Chris_M__Thomasson — Wed, 08 Oct 2008 15:17:01 GMT

Quoting - Dmitriy V'jukov

Do you mean that they can be cached for a way too long (i.e. infinitely)?

Caching for limited amount of time can not be a problem, because when thread dies there still can be blocks owned by that thread in use.

They can definitely be cached infinitely in certain scenarios indeed... Think of a thread which freesseveral blocks from several different threads, and caches them... However, from that point onward,the threadsimply never interacts with the allocator interface again, and stays alive for the duration of the program.
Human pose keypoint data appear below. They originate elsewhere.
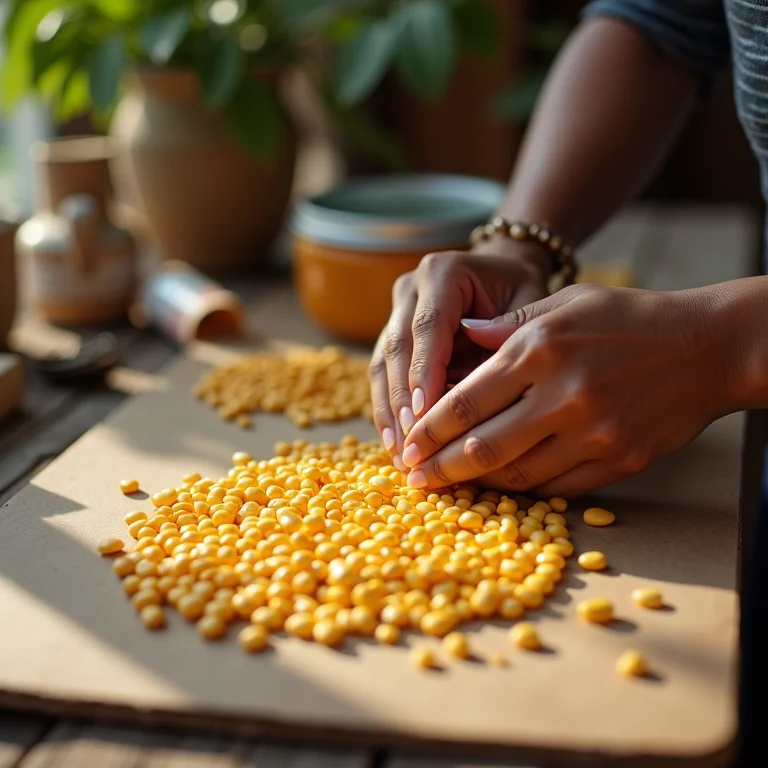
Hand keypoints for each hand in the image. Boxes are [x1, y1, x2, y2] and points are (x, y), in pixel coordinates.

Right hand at [369, 243, 549, 465]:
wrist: (504, 274)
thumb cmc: (522, 292)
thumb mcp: (527, 306)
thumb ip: (504, 341)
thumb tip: (480, 392)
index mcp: (442, 273)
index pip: (428, 327)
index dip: (423, 373)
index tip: (424, 415)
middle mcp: (411, 289)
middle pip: (397, 348)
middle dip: (401, 400)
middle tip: (411, 442)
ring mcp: (396, 311)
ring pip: (382, 365)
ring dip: (388, 412)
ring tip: (399, 452)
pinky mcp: (391, 334)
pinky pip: (383, 375)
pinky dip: (388, 411)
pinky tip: (395, 444)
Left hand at [400, 283, 725, 497]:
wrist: (707, 347)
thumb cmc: (628, 319)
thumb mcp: (564, 305)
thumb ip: (506, 325)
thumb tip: (458, 336)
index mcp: (540, 349)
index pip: (464, 401)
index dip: (427, 430)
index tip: (405, 447)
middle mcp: (564, 394)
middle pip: (482, 447)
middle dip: (440, 468)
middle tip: (415, 480)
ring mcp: (595, 432)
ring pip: (516, 473)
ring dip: (477, 483)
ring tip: (451, 484)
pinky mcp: (621, 460)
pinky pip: (556, 486)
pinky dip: (523, 487)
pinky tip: (502, 484)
Well, theslabs which hold those blocks will persist for the lifetime of the program. This can be a problem indeed...

In my algorithm I use reference counting trick to ensure that slabs are freed as soon as the last reference to them has been dropped. You can see example of this moment in the following algorihtms:

http://webpages.charter.net/appcore/vzoom/malloc/sergey_vzmem_thread.html

http://groups.google.com/group/comp.programming.threads/browse_frm/thread/eb87f9cb2cb62d84

http://webpages.charter.net/appcore/vzoom/malloc/vzmalloc_win_v000_c.html

All of those algorithms use the same basic reference counting trick. However, it only works because there is no remote caching. Well, there is definitely one way to solve this problem: You could require the application threads to periodically or episodically free a NULL pointer, or call a special allocator function (e.g., mflush()), which would scan the calling threads cache and perform cleanup as necessary. Humm, what do you think?